### TEXTE À ANALYSER
════

La même année, une autre association voit le jour : Afrogameuses. « Constatant l’invisibilité des femmes noires dans les jeux vidéo, leur absence sur la scène e-sportive et en streaming », l’association réalise plusieurs actions pour sensibiliser, accompagner et faire évoluer les choses. En plus d’organiser des événements sur Twitch, mais aussi en entreprise, l’association aide les femmes et les personnes non binaires afrodescendantes à se faire une place professionnelle dans ce milieu. Mamapaprika, streameuse, est l’ambassadrice d’Afrogameuses. « Nous sommes plus de 600 membres aujourd’hui, ça a quasiment doublé cette année », relève-t-elle.

Un mec est venu sur mon live pour juste me dire ‘wesh négresse’.

════

### CONSIGNE ÉCRITE
Poursuivez, s'il vous plaît, le texte sur l'association Afrogameuses à partir de sa dernière phrase.

### EXTRAIT DE DONNÉES
════

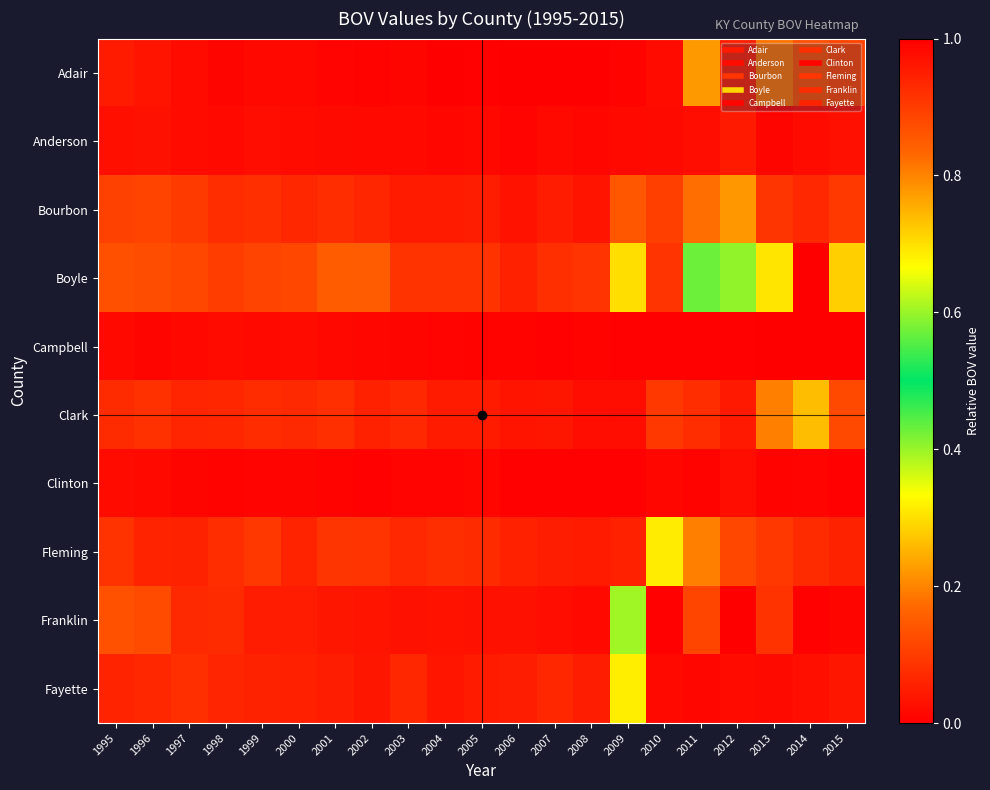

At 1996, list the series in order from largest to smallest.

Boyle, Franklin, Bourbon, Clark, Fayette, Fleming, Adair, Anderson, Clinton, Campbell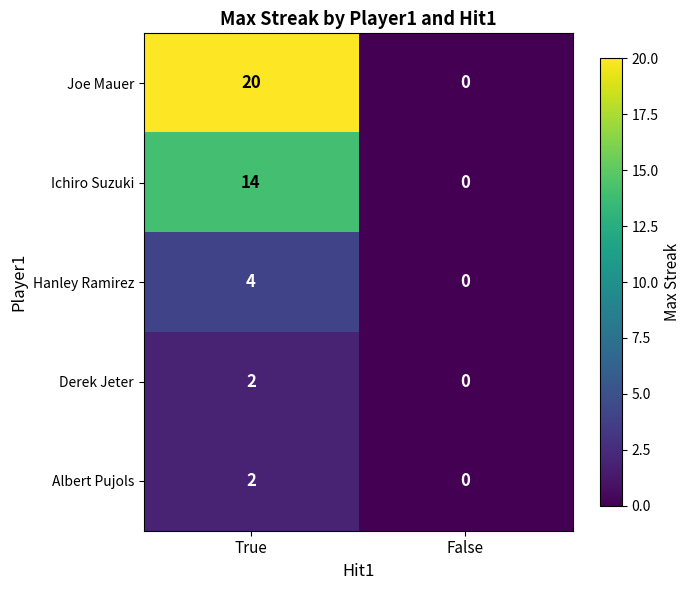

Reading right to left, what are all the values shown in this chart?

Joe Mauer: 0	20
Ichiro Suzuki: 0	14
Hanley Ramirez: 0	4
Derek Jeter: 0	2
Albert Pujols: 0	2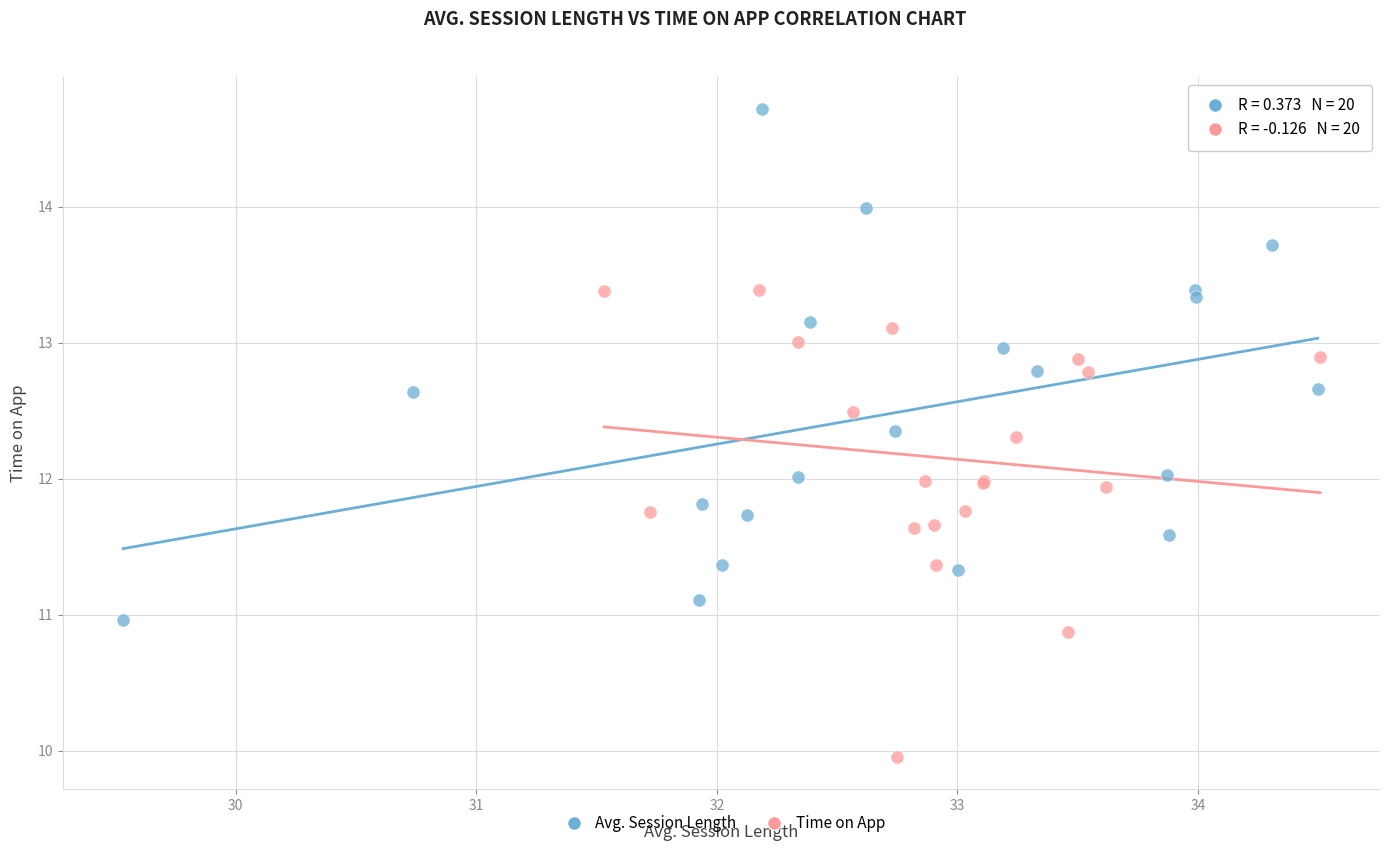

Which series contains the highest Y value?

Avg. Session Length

════

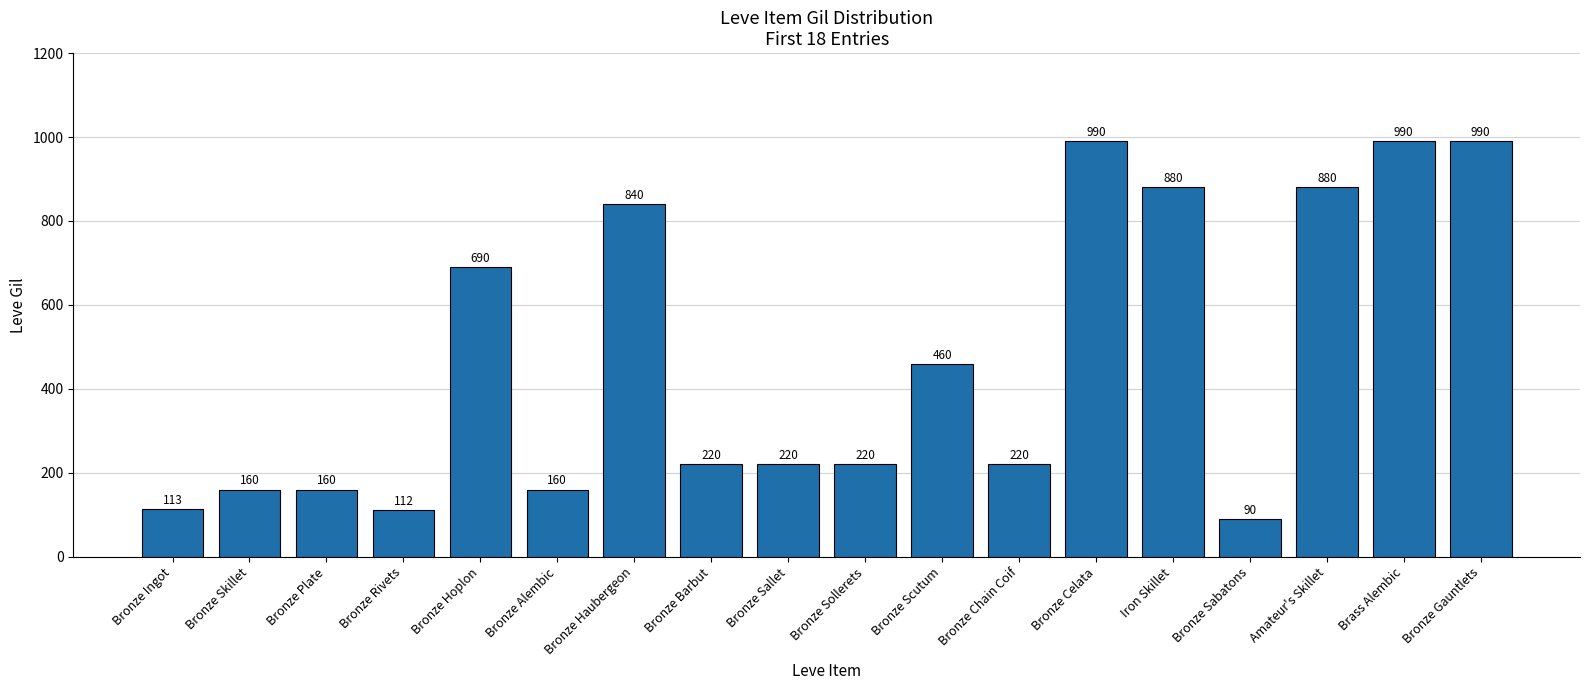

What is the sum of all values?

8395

════

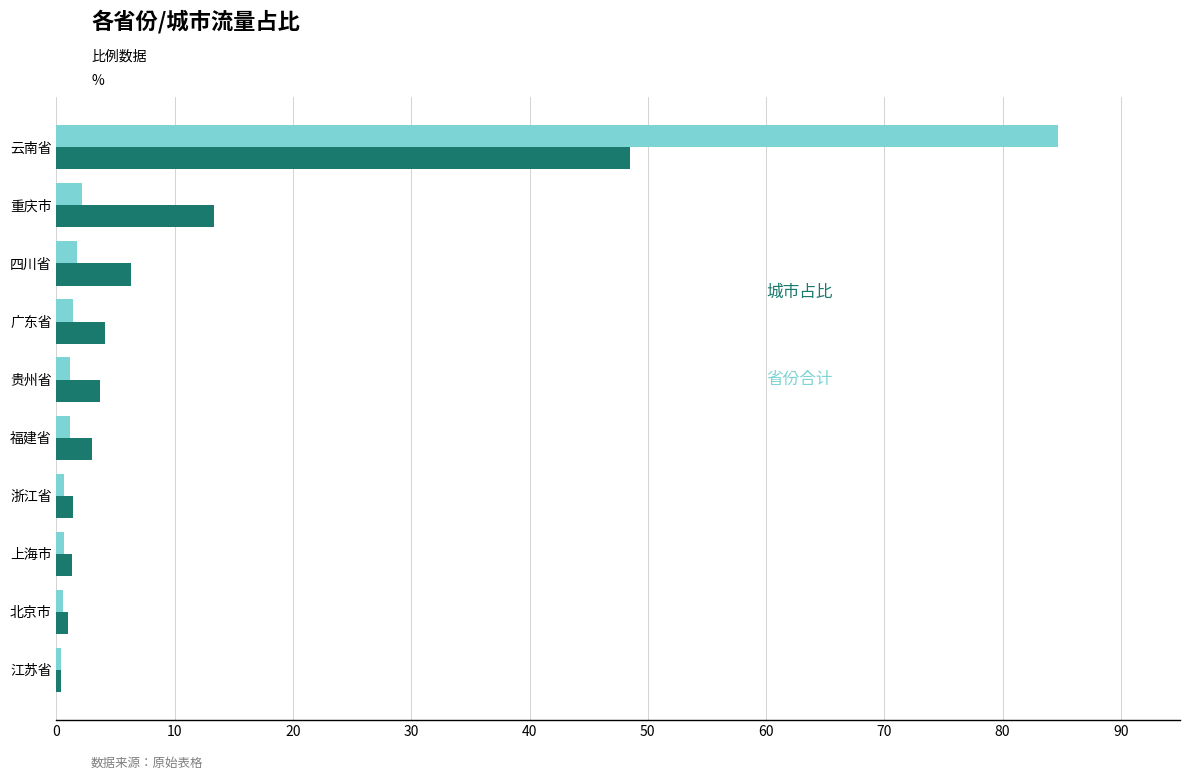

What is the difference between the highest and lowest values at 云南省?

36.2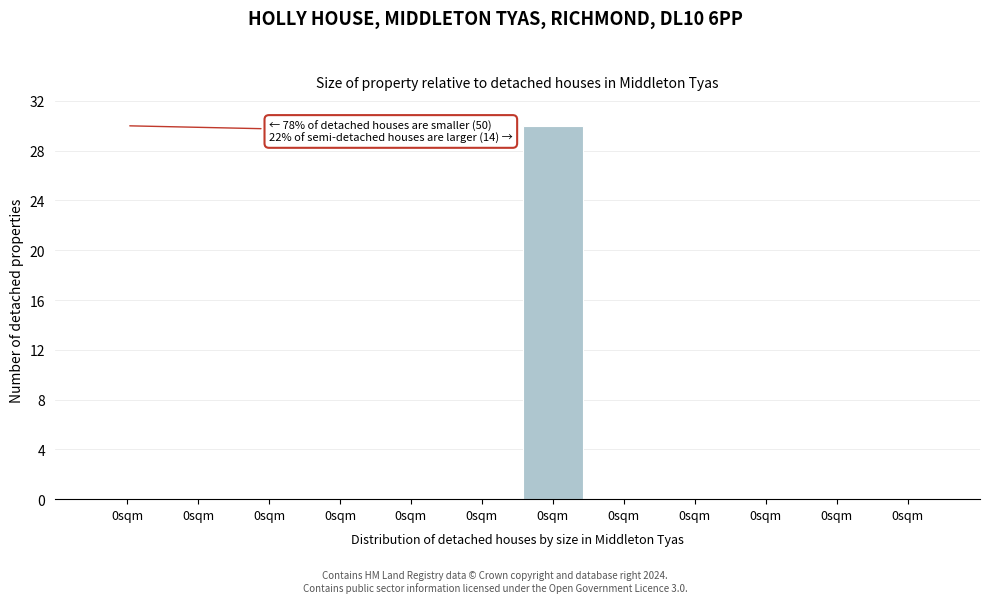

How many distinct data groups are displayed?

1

════

### PARTIE RÉPONSE
Mamapaprika

Pour en arriver là, la route n’a pas été simple. «En plus des insultes comme “retourne à la cuisine”, j’avais droit à “retourne en Afrique” », raconte Mamapaprika. Fin 2022, dans une campagne de harcèlement sexiste, la streameuse est également victime de racisme. « Un mec est venu sur mon live pour juste me dire “wesh négresse”. » À force, avec l’aide des modérateurs, elle a banni plus de mille ­personnes, répertoriées dans une liste qu’elle partage avec d’autres.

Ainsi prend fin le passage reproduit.